Posted by nexvucapital on March 20, 2013

We try to stay focused on the long-term and the big picture and most certainly the Cyprus Circus will have a shorter run in the markets than the Greek Tragedy but OMG this is way more interesting. The best value opportunity coming out of this crisis will be the movie rights. Market wise, the Base Metals sector seems to be putting in a selling climax during this event.

Cyprus is a country of 1 million people and its economy makes up 0.2% of the EU economy and Cyprus has a problem because both the government and the banks need a bailout (distinct from Spain for instance where it is the banks that need the bailout). The path to insolvency for Cyprus was paved by the failure to diversify and is a direct result of the Greek Tragedy. The banks of Cyprus hold large amounts of both Greek and Cypriot government debt – ooops! The government of Cyprus also owns large amounts of Greek debt – so this is our first EU contagion so-to-speak. When Greek debt was re-structured during the Greek bailout this had a negative effective on the bank and government balance sheets of Cyprus.

In this circumstance a public/private debt crisis has afflicted the nation and so Cyprus had no choice but to pursue external help and this is where the story gets interesting. For those unfamiliar, Cyprus is a favourite off-shore tax-haven for Russian and Ukrainian money (~30 Billion Euros worth). Russian corporate taxes run around 20% and Cypriot corporate taxes are 10% …nough said. The source of some of this Russian and Ukrainian money brings some spice to this story with a colourful cast of characters including mobsters and oligarchs – is that redundant btw?

▶ WHAT YOU WILL DO:
Print the part of the Cyprus crisis post from "We try to stay" up to and including "during this event.", word for word.

Keypoint coordinate data:
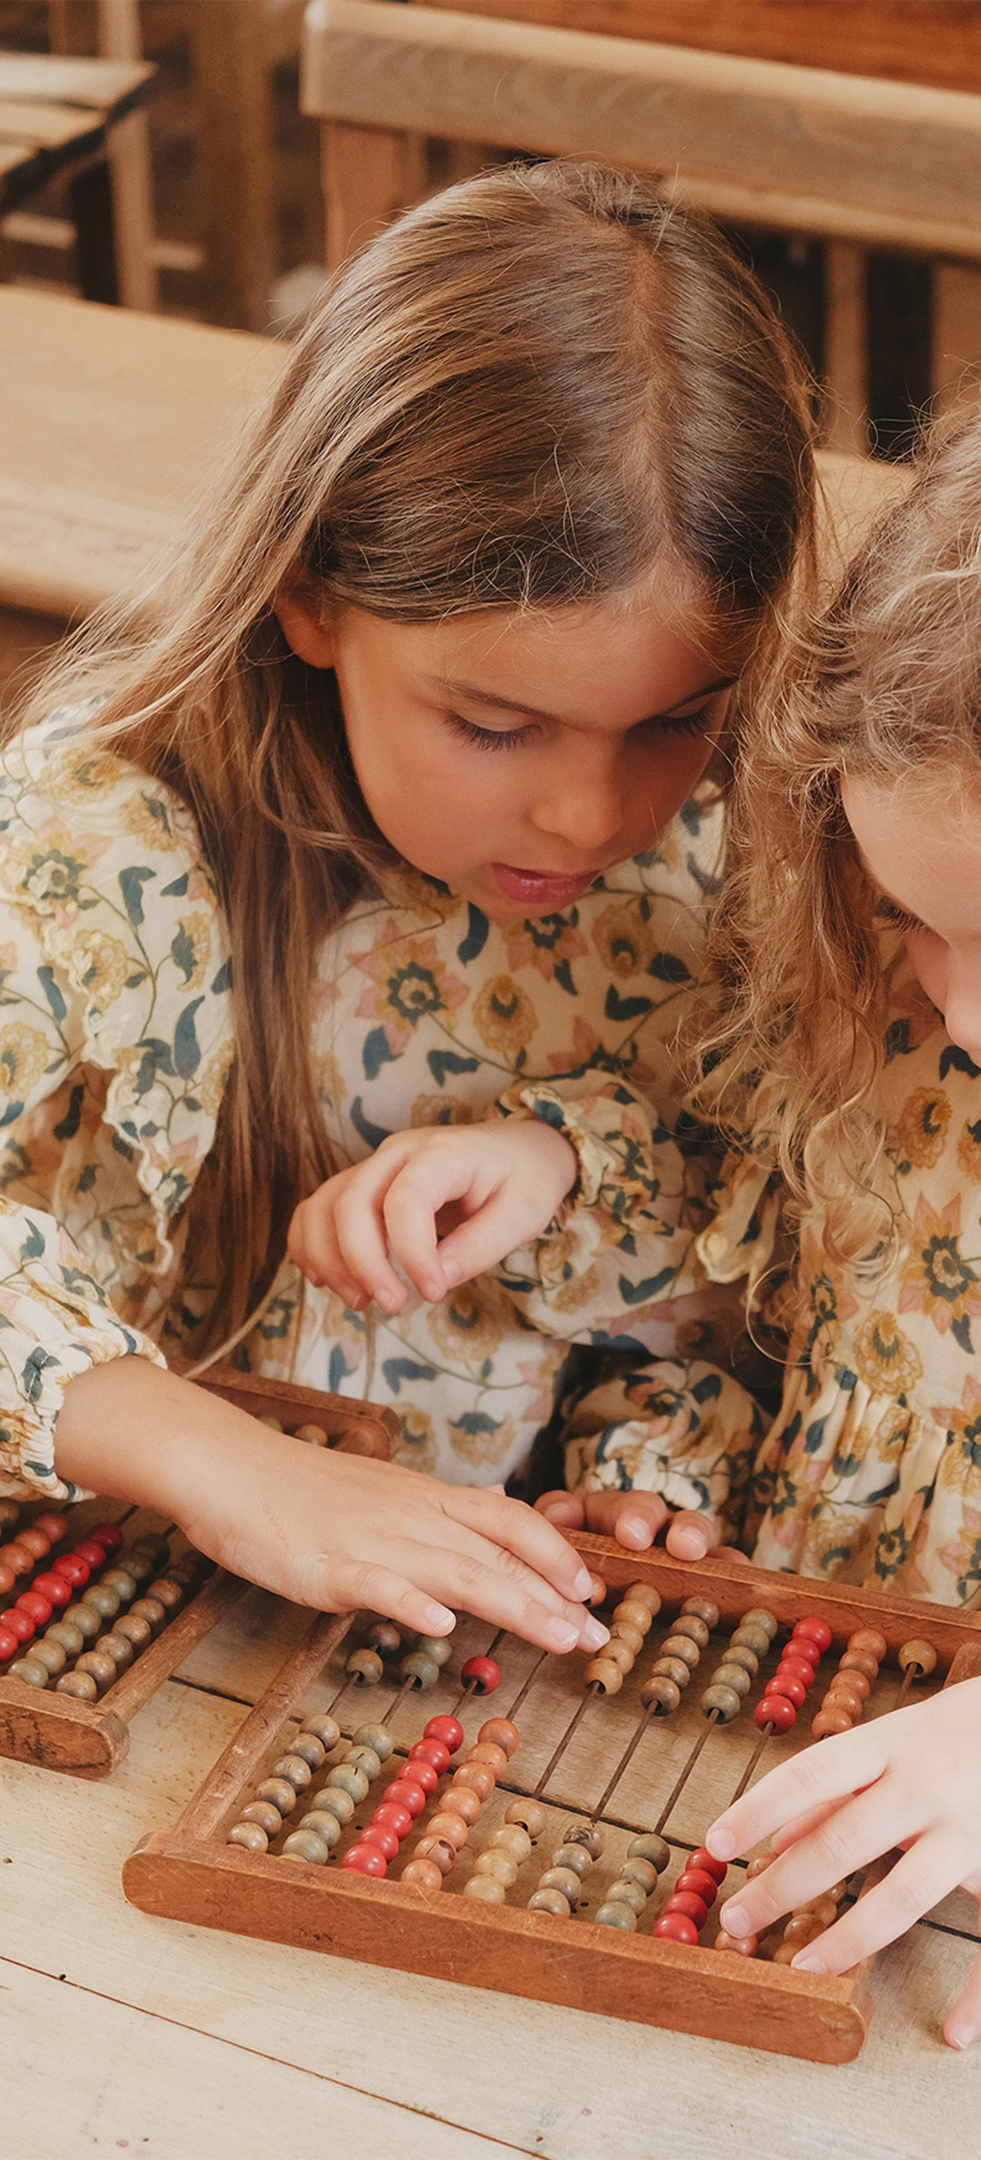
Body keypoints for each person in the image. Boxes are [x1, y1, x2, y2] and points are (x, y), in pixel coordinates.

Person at [0, 162, 815, 1656]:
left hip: (435, 1672)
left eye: (674, 723)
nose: (591, 815)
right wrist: (227, 1467)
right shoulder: (113, 848)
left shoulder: (714, 874)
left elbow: (721, 1293)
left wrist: (645, 1469)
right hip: (96, 1600)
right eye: (496, 728)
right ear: (310, 593)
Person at [368, 408, 981, 2044]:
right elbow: (780, 1344)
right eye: (919, 921)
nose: (964, 1009)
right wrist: (670, 1470)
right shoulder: (892, 1039)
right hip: (773, 1797)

▶ RESULT OF THIS EXERCISE:
We try to stay focused on the long-term and the big picture and most certainly the Cyprus Circus will have a shorter run in the markets than the Greek Tragedy but OMG this is way more interesting. The best value opportunity coming out of this crisis will be the movie rights. Market wise, the Base Metals sector seems to be putting in a selling climax during this event.